TASK: Check each line of the listing for the word "documents" and report the ones that have it.

MATERIAL FOR THE TASK:
----------------------------------------

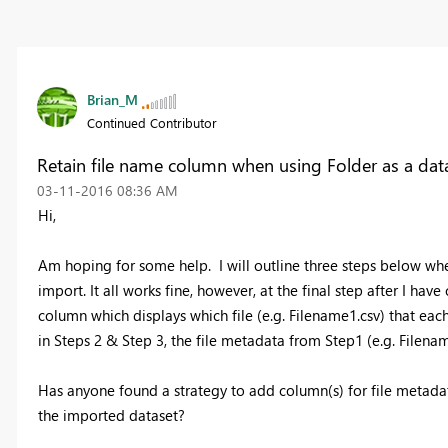
Brian_M
Continued Contributor
Retain file name column when using Folder as a da
‎03-11-2016
08:36 AM
Hi,
Am hoping for some help. I will outline three steps below whe
import. It all works fine, however, at the final step after I h
column which displays which file (e.g. Filename1.csv) that e
in Steps 2 & Step 3, the file metadata from Step1 (e.g. Filenam
Has anyone found a strategy to add column(s) for file metadat
the imported dataset?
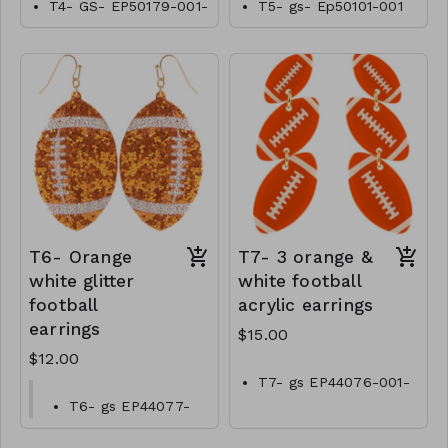
T4- GS- EP50179-001-
T5- gs- Ep50101-001
0600Tn
-0550T
T6- Orange
T7- 3 orange &
white glitter
white football
football
acrylic earrings
earrings
$15.00
$12.00
T7- gs EP44076-001-
0500OW
T6- gs EP44077-
001-0400O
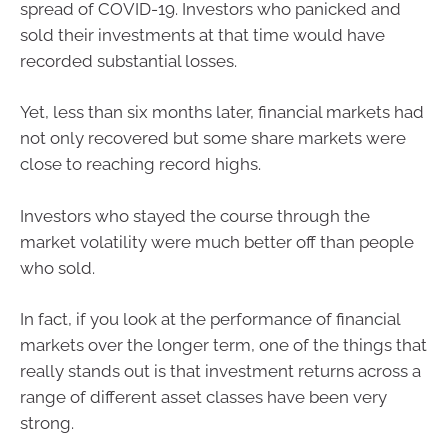
spread of COVID-19. Investors who panicked and
sold their investments at that time would have
recorded substantial losses.
Yet, less than six months later, financial markets had
not only recovered but some share markets were
close to reaching record highs.
Investors who stayed the course through the
market volatility were much better off than people
who sold.
In fact, if you look at the performance of financial
markets over the longer term, one of the things that
really stands out is that investment returns across a
range of different asset classes have been very
strong.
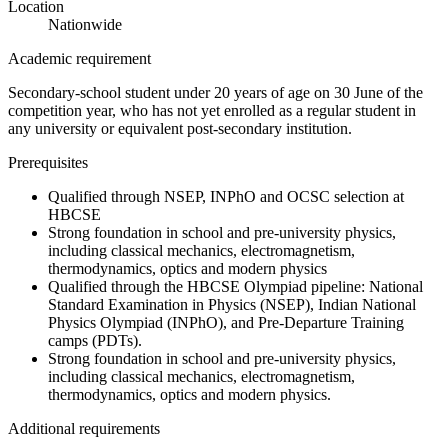
Location
Nationwide
Academic requirement
Secondary-school student under 20 years of age on 30 June of the
competition year, who has not yet enrolled as a regular student in
any university or equivalent post-secondary institution.
Prerequisites
Qualified through NSEP, INPhO and OCSC selection at
HBCSE
Strong foundation in school and pre-university physics,
including classical mechanics, electromagnetism,
thermodynamics, optics and modern physics
Qualified through the HBCSE Olympiad pipeline: National
Standard Examination in Physics (NSEP), Indian National
Physics Olympiad (INPhO), and Pre-Departure Training
camps (PDTs).
Strong foundation in school and pre-university physics,
including classical mechanics, electromagnetism,
thermodynamics, optics and modern physics.
Additional requirements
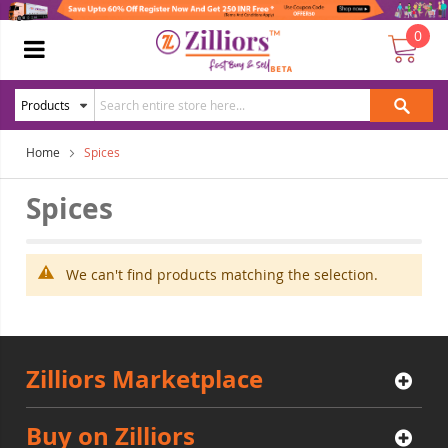
0
Home
Spices
Spices
We can't find products matching the selection.
Zilliors Marketplace
Buy on Zilliors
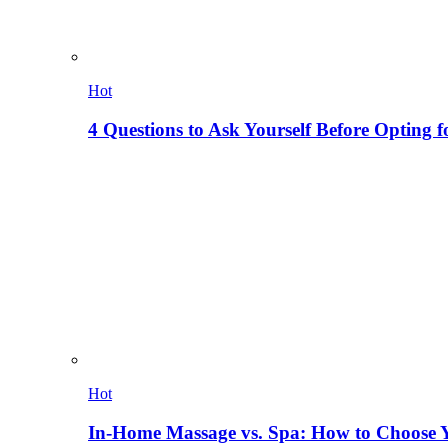
Hot
4 Questions to Ask Yourself Before Opting f
Hot
In-Home Massage vs. Spa: How to Choose Y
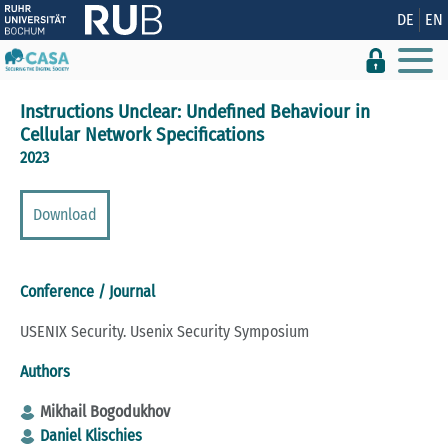
Show convenient version of this site
DE
EN
Don't show this message again
Instructions Unclear: Undefined Behaviour in
Cellular Network Specifications
2023
Download
Conference / Journal
USENIX Security. Usenix Security Symposium
Authors
Mikhail Bogodukhov
Daniel Klischies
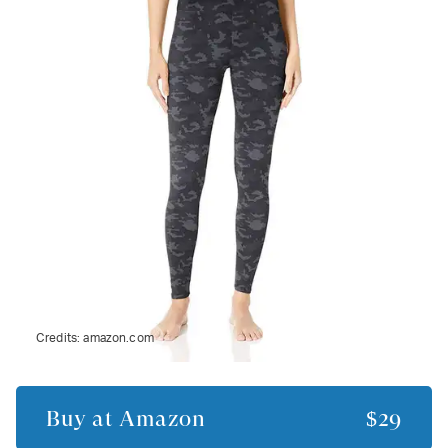
Credits:
amazon.com
Buy at
Amazon
$29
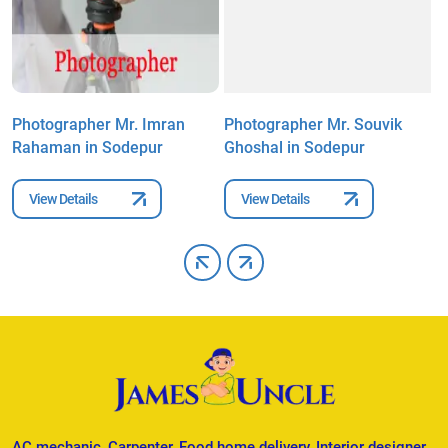
Photographer Mr. Imran
Photographer Mr. Souvik
P
Rahaman in Sodepur
Ghoshal in Sodepur
S
View Details
View Details
AC mechanic, Carpenter, Food home delivery, Interior designer,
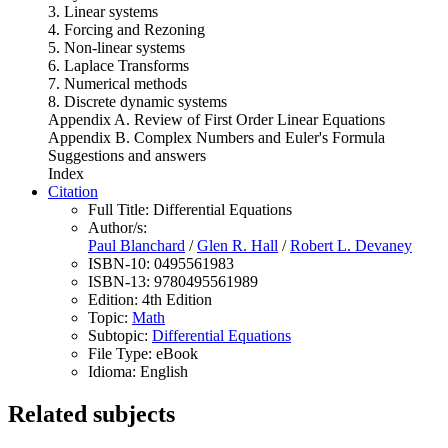
3. Linear systems
4. Forcing and Rezoning
5. Non-linear systems
6. Laplace Transforms
7. Numerical methods
8. Discrete dynamic systems
Appendix A. Review of First Order Linear Equations
Appendix B. Complex Numbers and Euler's Formula
Suggestions and answers
Index
Citation
Full Title:
Differential Equations
Author/s:
Paul Blanchard
/
Glen R. Hall
/
Robert L. Devaney
ISBN-10:
0495561983
ISBN-13:
9780495561989
Edition:
4th Edition
Topic:
Math
Subtopic:
Differential Equations
File Type:
eBook
Idioma:
English
Related subjects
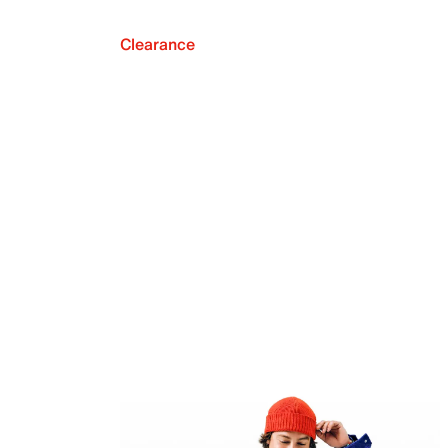
Clearance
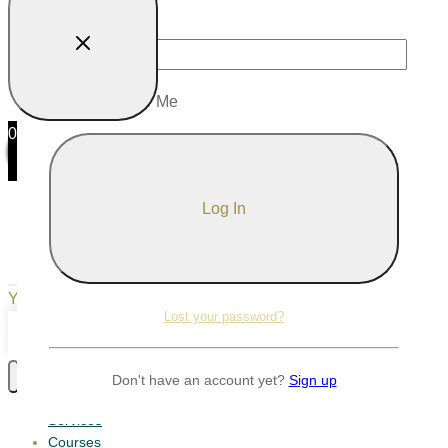
Password
Remember Me
0
0
Your Cart
Your cart is empty
Return to Shop
Lost your password?
Continue Shopping
Don't have an account yet?
Sign up
Services
Courses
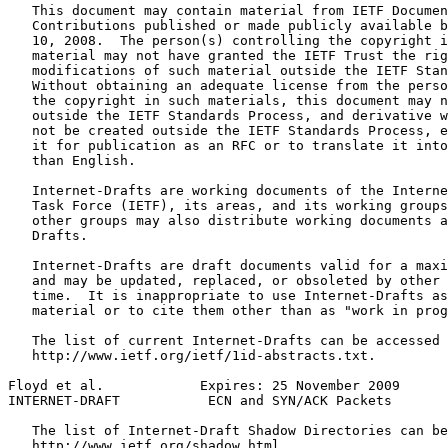
   This document may contain material from IETF Documen
   Contributions published or made publicly available b
   10, 2008.  The person(s) controlling the copyright i
   material may not have granted the IETF Trust the rig
   modifications of such material outside the IETF Stan
   Without obtaining an adequate license from the perso
   the copyright in such materials, this document may n
   outside the IETF Standards Process, and derivative w
   not be created outside the IETF Standards Process, e
   it for publication as an RFC or to translate it into
   than English.

   Internet-Drafts are working documents of the Interne
   Task Force (IETF), its areas, and its working groups
   other groups may also distribute working documents a
   Drafts.

   Internet-Drafts are draft documents valid for a maxi
   and may be updated, replaced, or obsoleted by other 
   time.  It is inappropriate to use Internet-Drafts as
   material or to cite them other than as "work in prog
   The list of current Internet-Drafts can be accessed 
   http://www.ietf.org/ietf/1id-abstracts.txt.

Floyd et al.            Expires: 25 November 2009      
INTERNET-DRAFT           ECN and SYN/ACK Packets       
   The list of Internet-Draft Shadow Directories can be
   http://www.ietf.org/shadow.html.
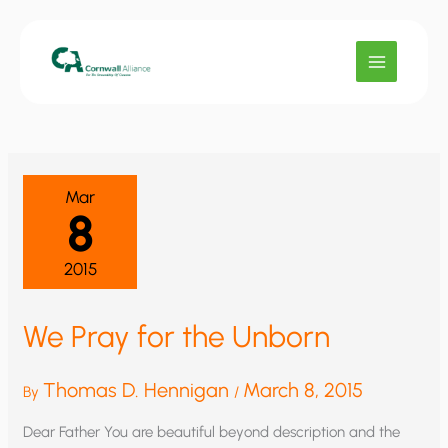
Skip
to
content
Mar
8
2015
We Pray for the Unborn
Thomas D. Hennigan
March 8, 2015
By
/
Dear Father You are beautiful beyond description and the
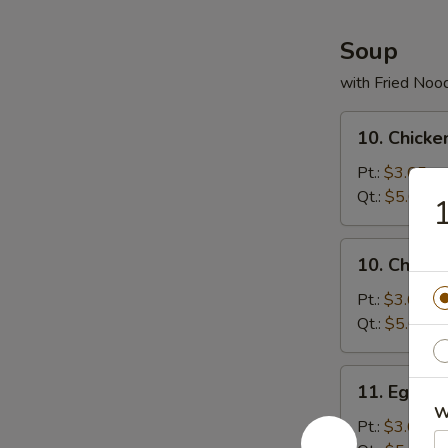
(10)
Soup
with Fried Noo
10.
10. Chicke
Chicken
Rice
Pt.:
$3.65
Soup
Qt.:
$5.00
1
10.
10. Chick
Chicken
Noodles
Pt.:
$3.65
Soup
Qt.:
$5.00
11.
11. Egg D
Egg
W
Drop
Pt.:
$3.65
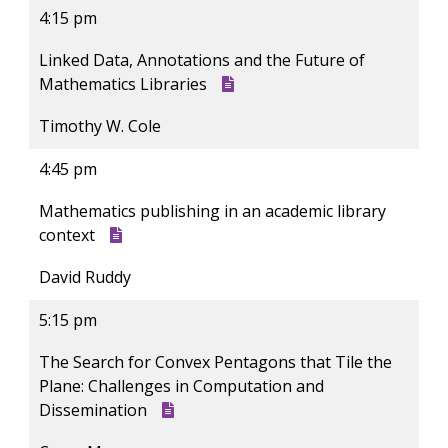
4:15 pm
Linked Data, Annotations and the Future of
Mathematics Libraries
Timothy W. Cole
4:45 pm
Mathematics publishing in an academic library
context
David Ruddy
5:15 pm
The Search for Convex Pentagons that Tile the
Plane: Challenges in Computation and
Dissemination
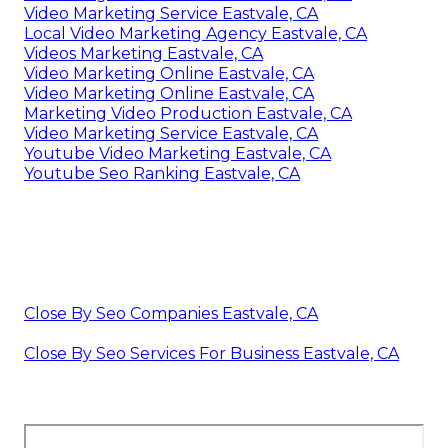
Video Marketing Service Eastvale, CA
Local Video Marketing Agency Eastvale, CA
Videos Marketing Eastvale, CA
Video Marketing Online Eastvale, CA
Video Marketing Online Eastvale, CA
Marketing Video Production Eastvale, CA
Video Marketing Service Eastvale, CA
Youtube Video Marketing Eastvale, CA
Youtube Seo Ranking Eastvale, CA
Close By Seo Companies Eastvale, CA
Close By Seo Services For Business Eastvale, CA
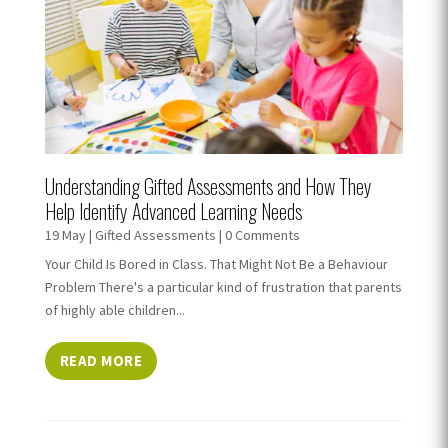
Understanding Gifted Assessments and How They
Help Identify Advanced Learning Needs
19 May
|
Gifted Assessments
| 0 Comments
Your Child Is Bored in Class. That Might Not Be a Behaviour
Problem There's a particular kind of frustration that parents
of highly able children...
READ MORE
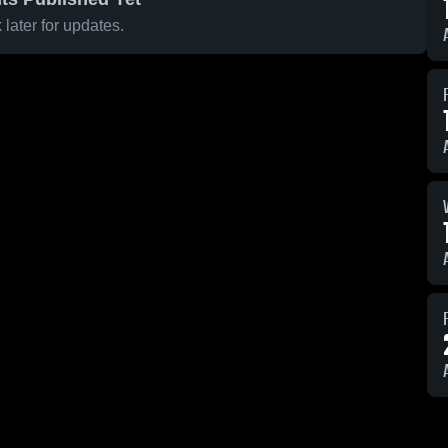
later for updates.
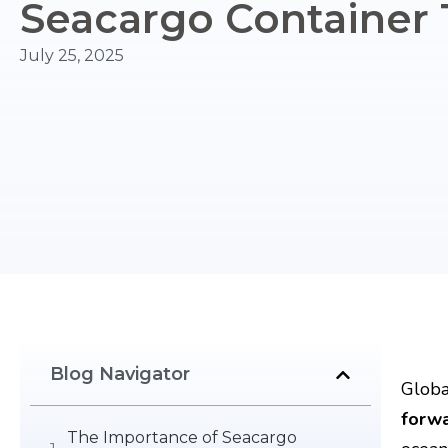
Seacargo Container 
July 25, 2025
Blog Navigator
Globa
forw
The Importance of Seacargo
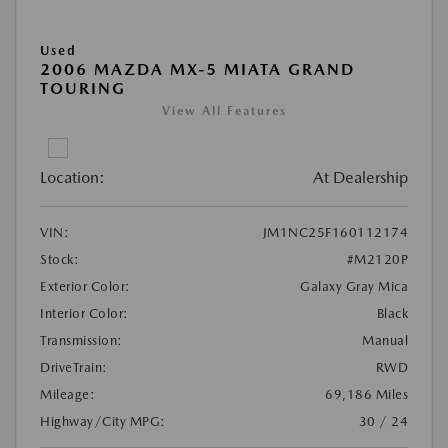
Used
2006 MAZDA MX-5 MIATA GRAND
TOURING
View All Features
Location:
At Dealership
VIN:
JM1NC25F160112174
Stock:
#M2120P
Exterior Color:
Galaxy Gray Mica
Interior Color:
Black
Transmission:
Manual
DriveTrain:
RWD
Mileage:
69,186 Miles
Highway/City MPG:
30 / 24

----------------------------------------

SOLVED EXERCISE:
   Internet-Drafts are working documents of the Interne
   other groups may also distribute working documents a
   Internet-Drafts are draft documents valid for a maxi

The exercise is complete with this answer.